Abidjan, 28 jan 2025 (AIP)- Le président camerounais Paul Biya a reçu, mardi 28 janvier 2025, le rapport sur le rôle de la France dans la répression des mouvements indépendantistes au Cameroun entre 1945 et 1971.
Fruit de 20 mois de travail mené par une commission mixte d’historiens camerounais et français, ce document de plus de mille pages, dirigé par la chercheuse française Karine Ramondy, fait suite à une initiative d’Emmanuel Macron pour éclairer un passé souvent occulté.
Annoncé en juillet 2022 par le président français lors d’une visite à Yaoundé, ce projet s’inscrit dans sa politique mémorielle visant à établir les responsabilités de la France dans des épisodes historiques sensibles, après des démarches similaires concernant l’Algérie et le Rwanda.
La répression des militants de l’Union des populations du Cameroun (UPC) par l’armée française, puis par les forces camerounaises après l’indépendance, reste un sujet tabou dans les deux pays.
Cependant, des voix critiques s’élèvent. Pour Anicet Ekane, du parti Manidem, cette initiative vise à exonérer la France de ses responsabilités. « On ne peut pas demander au bourreau de juger son œuvre », a-t-il déclaré. D’autres, comme le professeur Mathias Eric Owona Nguini, redoutent une tentative de la France de rejeter la faute sur ses alliés camerounais d’alors.

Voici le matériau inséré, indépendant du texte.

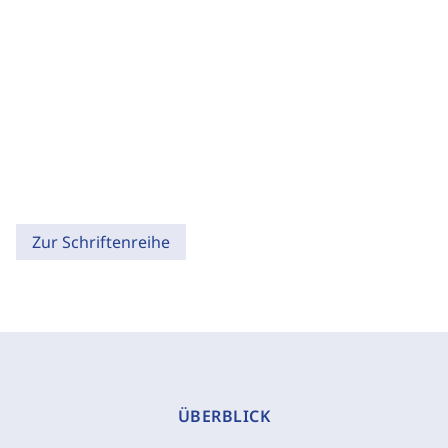
Zur Schriftenreihe
ÜBERBLICK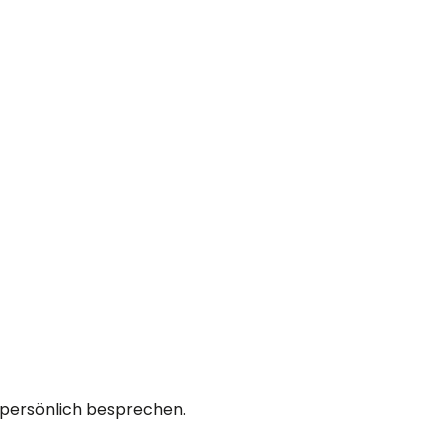
n persönlich besprechen.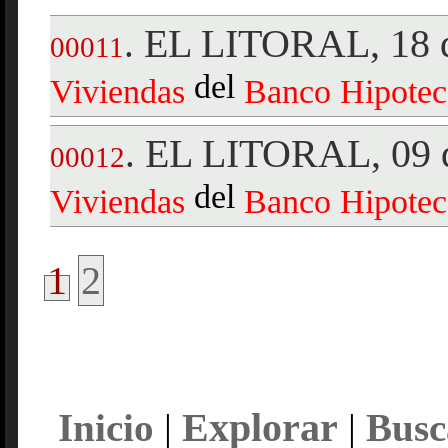
EL LITORAL, 18 d
.
00011
del
Viviendas
Banco
Hipotec
EL LITORAL, 09 d
.
00012
del
Viviendas
Banco
Hipotec
1
2
Explorar
Inicio
|
|
Busc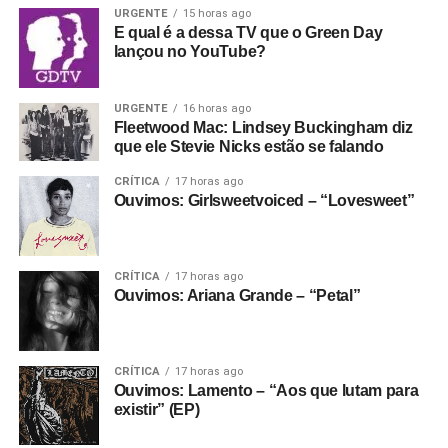
No meio da porradaria crusty, vale citar os vocais
URGENTE
15 horas ago
E se ainda não assinou, dá tempo:
assine a
E qual é a dessa TV que o Green Day
femininos (a vocalista é Helô Knup) e a preocupação da
newsletter
e receba nossos posts direto no e-
lançou no YouTube?
banda em fazer melodias bonitas e pesadas, e criar um
mail.
ambiente sonoro que permita que as letras sejam quase
100% entendidas sem encarte. Ouça hoje mesmo.
URGENTE
16 horas ago
Fleetwood Mac: Lindsey Buckingham diz
que ele Stevie Nicks estão se falando
Gostou do texto? Seu apoio mantém o Pop
Fantasma funcionando todo dia.
Apoie aqui.
CRÍTICA
17 horas ago
Ouvimos: Girlsweetvoiced – “Lovesweet”
E se ainda não assinou, dá tempo:
assine a
newsletter
e receba nossos posts direto no e-
mail.
CRÍTICA
17 horas ago
Ouvimos: Ariana Grande – “Petal”
CRÍTICA
17 horas ago
Ouvimos: Lamento – “Aos que lutam para
existir” (EP)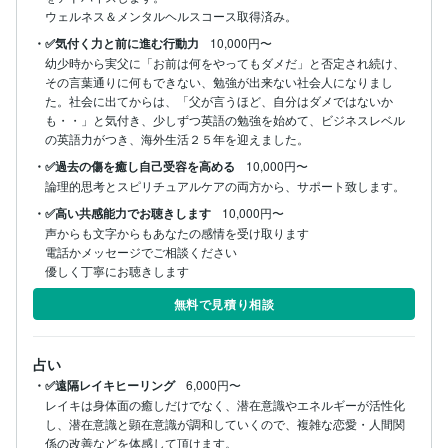
ウェルネス＆メンタルヘルスコース取得済み。
・✅気付く力と前に進む行動力
10,000円〜
幼少時から実父に「お前は何をやってもダメだ」と否定され続け、
その言葉通りに何もできない、勉強が出来ない社会人になりまし
た。社会に出てからは、「父が言うほど、自分はダメではないか
も・・」と気付き、少しずつ英語の勉強を始めて、ビジネスレベル
の英語力がつき、海外生活２５年を迎えました。
・✅過去の傷を癒し自己受容を高める
10,000円〜
論理的思考とスピリチュアルケアの両方から、サポート致します。
・✅高い共感能力でお聴きします
10,000円〜
声からも文字からもあなたの感情を受け取ります‪

電話かメッセージでご相談ください

優しく丁寧にお聴きします
無料で見積り相談
占い
・✅遠隔レイキヒーリング
6,000円〜
レイキは身体面の癒しだけでなく、潜在意識やエネルギーが活性化
し、潜在意識と顕在意識が調和していくので、複雑な恋愛・人間関
係の改善などを体感して頂けます。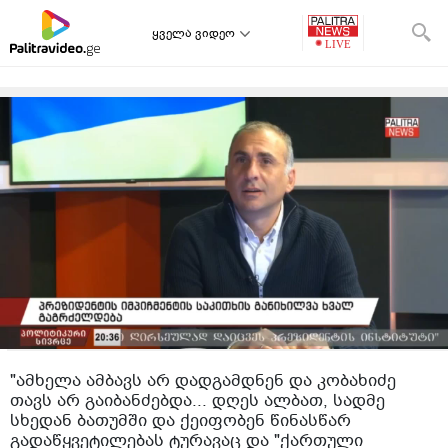
ყველა ვიდეო
"ამხელა ამბავს არ დადგამდნენ და კობახიძე
თავს არ გაიბანძებდა... დღეს ალბათ, სადმე
სხედან ბათუმში და ქეიფობენ წინასწარ
გადაწყვეტილებას ტურავაც და "ქართული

Le rapport, qui sera rendu public ce mardi, pourrait apporter des éclaircissements sur les acteurs et les mécanismes de cette période trouble, surnommée « la guerre du Cameroun ».
Certains espèrent que ses conclusions déboucheront sur des mesures concrètes, notamment en matière de reconnaissance officielle et de réhabilitation des figures historiques telles que Ruben Um Nyobe, Félix Moumié ou Ernest Ouandié.